Linux-ext4 Archive on lore.kernel.org
 help / color / Atom feed
* [PATCH v2 0/2] jbd2: fix an oops problem
@ 2020-02-11 13:54 zhangyi (F)
  2020-02-11 13:54 ` [PATCH v2 1/2] jbd2: move the clearing of b_modified flag to the journal_unmap_buffer() zhangyi (F)
  2020-02-11 13:55 ` [PATCH v2 2/2] jbd2: do not clear the BH_Mapped flag when forgetting a metadata buffer zhangyi (F)
  0 siblings, 2 replies; 5+ messages in thread
From: zhangyi (F) @ 2020-02-11 13:54 UTC (permalink / raw)
  To: linux-ext4; +Cc: jack, tytso, luoshijie1, zhangxiaoxu5, yi.zhang

Changes since v1:
 - Switch to clear b_modified just after set_buffer_freed() instead of
   reuse codes at the end of journal_unmap_buffer().
 - Switch to distinguish metadata buffers through the page mapping dev.

Thanks,
Yi.

--------------
Original description:

We encountered a jbd2 oops problem on an aarch64 machine with 4K block
size and 64K page size when doing stress tests.

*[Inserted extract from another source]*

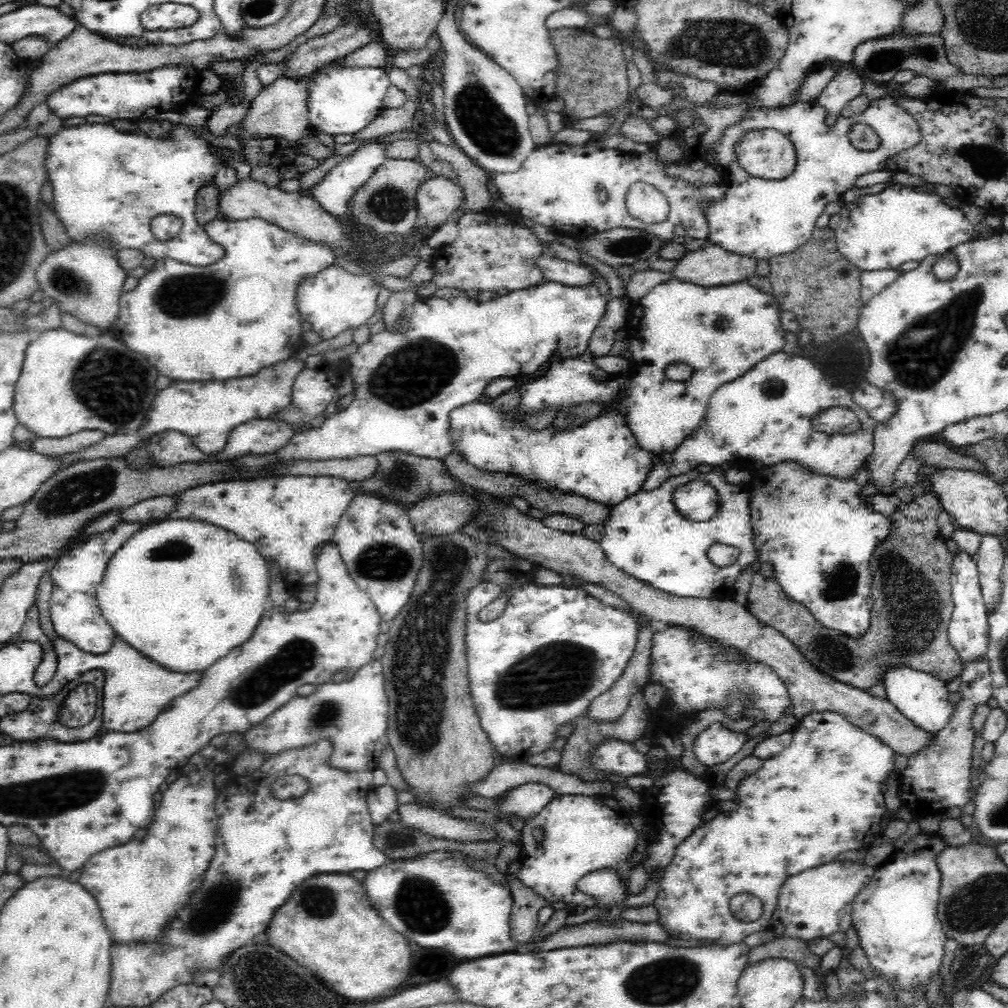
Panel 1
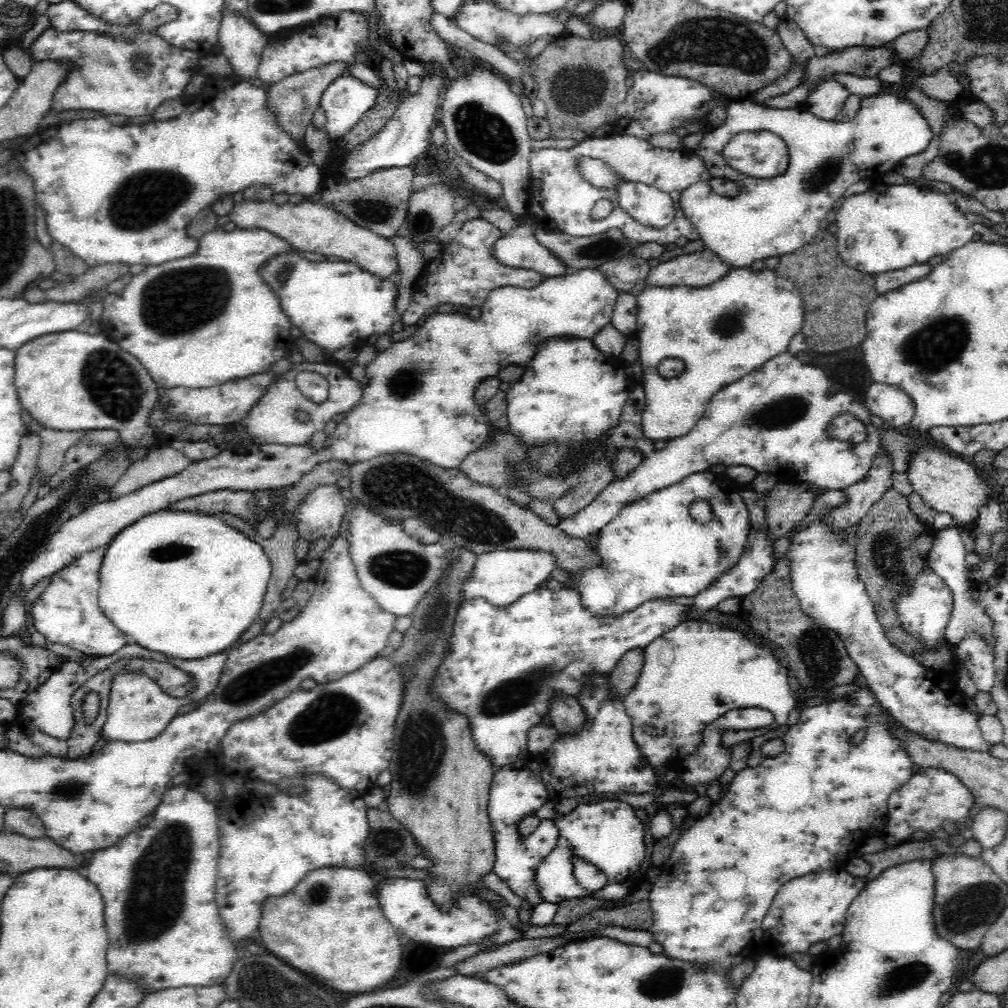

 Unable to handle kernel NULL pointer dereference at virtual address 0000000000000008
 ...
 user pgtable: 64k pages, 42-bit VAs, pgdp = (____ptrval____)
 ...
 pc : jbd2_journal_put_journal_head+0x7c/0x284
 lr : jbd2_journal_put_journal_head+0x3c/0x284
 ...
 Call trace:
  jbd2_journal_put_journal_head+0x7c/0x284
  __jbd2_journal_refile_buffer+0x164/0x188
  jbd2_journal_commit_transaction+0x12a0/0x1a50
  kjournald2+0xd0/0x260
  kthread+0x134/0x138
  ret_from_fork+0x10/0x1c
 Code: 51000400 b9000ac0 35000760 f9402274 (b9400a80)
 ---[ end trace 8fa99273d06aeb63 ]---

These patch set can fix this issue, the first patch is just a cleanup
patch, and the second one describe the root cause and fix it.


zhangyi (F) (2):
  jbd2: move the clearing of b_modified flag to the
    journal_unmap_buffer()
  jbd2: do not clear the BH_Mapped flag when forgetting a metadata
    buffer

 fs/jbd2/commit.c      | 41 ++++++++++++++++++++---------------------
 fs/jbd2/transaction.c | 10 ++++++----
 2 files changed, 26 insertions(+), 25 deletions(-)

-- 
2.17.2


^ permalink raw reply	[flat|nested] 5+ messages in thread

* [PATCH v2 1/2] jbd2: move the clearing of b_modified flag to the journal_unmap_buffer()
  2020-02-11 13:54 [PATCH v2 0/2] jbd2: fix an oops problem zhangyi (F)
@ 2020-02-11 13:54 ` zhangyi (F)
  2020-02-12 10:45   ` Jan Kara
  2020-02-11 13:55 ` [PATCH v2 2/2] jbd2: do not clear the BH_Mapped flag when forgetting a metadata buffer zhangyi (F)
  1 sibling, 1 reply; 5+ messages in thread
From: zhangyi (F) @ 2020-02-11 13:54 UTC (permalink / raw)
  To: linux-ext4; +Cc: jack, tytso, luoshijie1, zhangxiaoxu5, yi.zhang

There is no need to delay the clearing of b_modified flag to the
transaction committing time when unmapping the journalled buffer, so
just move it to the journal_unmap_buffer().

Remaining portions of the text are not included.